>> START Provided records

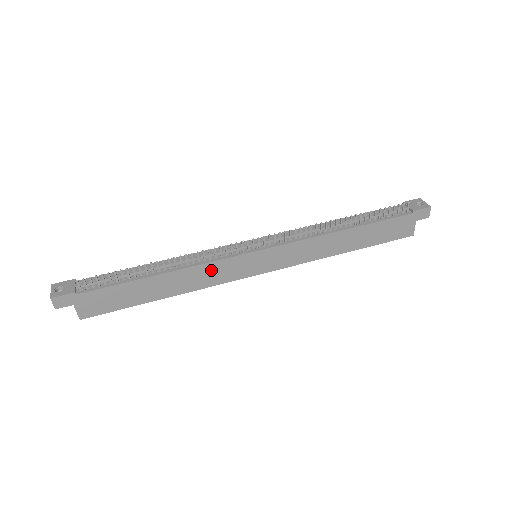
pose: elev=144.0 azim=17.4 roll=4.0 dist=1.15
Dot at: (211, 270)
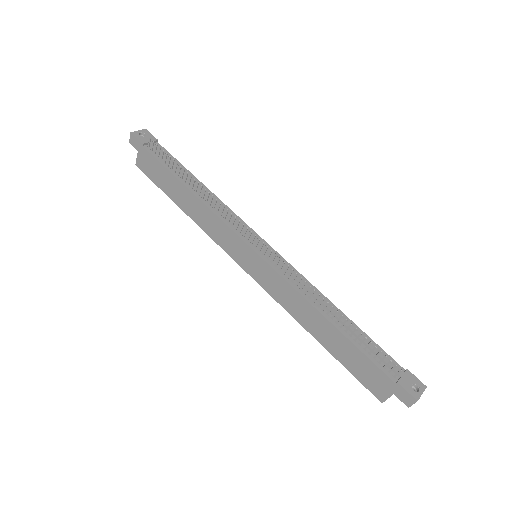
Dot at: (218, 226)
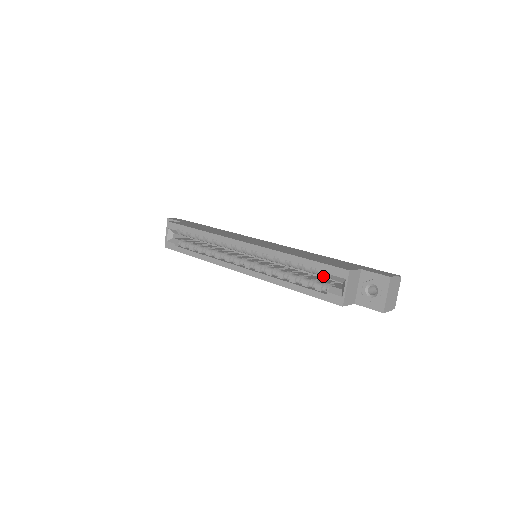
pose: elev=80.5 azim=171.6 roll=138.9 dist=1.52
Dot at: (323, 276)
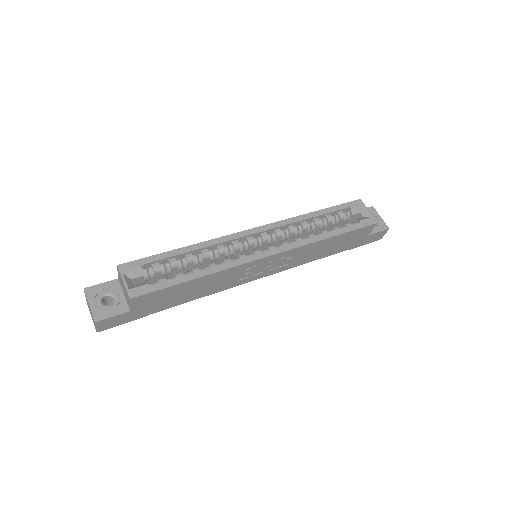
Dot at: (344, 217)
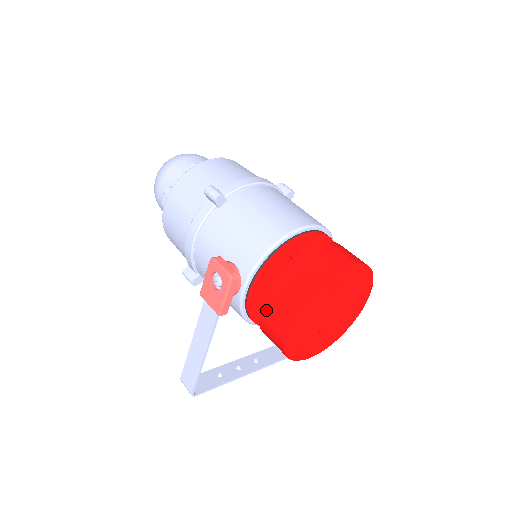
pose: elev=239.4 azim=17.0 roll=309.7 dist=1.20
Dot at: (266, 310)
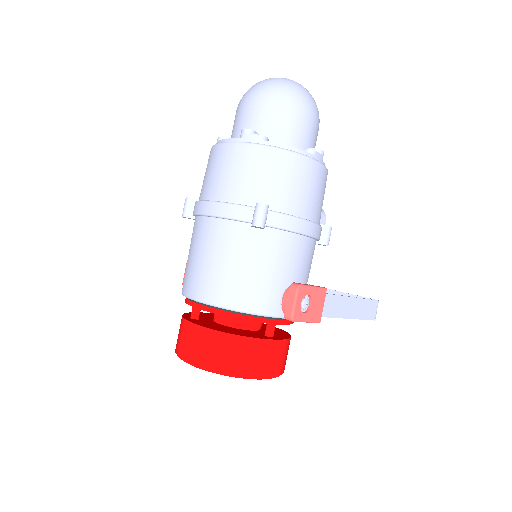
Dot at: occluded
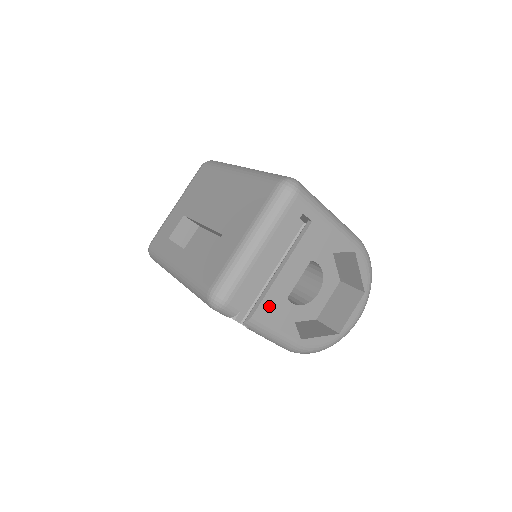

>> END Provided records

Render the data above as a numbered list, skipping any blank lines and leaving the pictures out.

### Answer
1. pose: elev=144.0 azim=17.4 roll=4.0 dist=1.15
2. Dot at: (211, 270)
3. Dot at: (218, 226)
4. pose: elev=80.5 azim=171.6 roll=138.9 dist=1.52
5. Dot at: (323, 276)
6. Dot at: (344, 217)
7. pose: elev=239.4 azim=17.0 roll=309.7 dist=1.20
8. Dot at: (266, 310)
9. Dot at: occluded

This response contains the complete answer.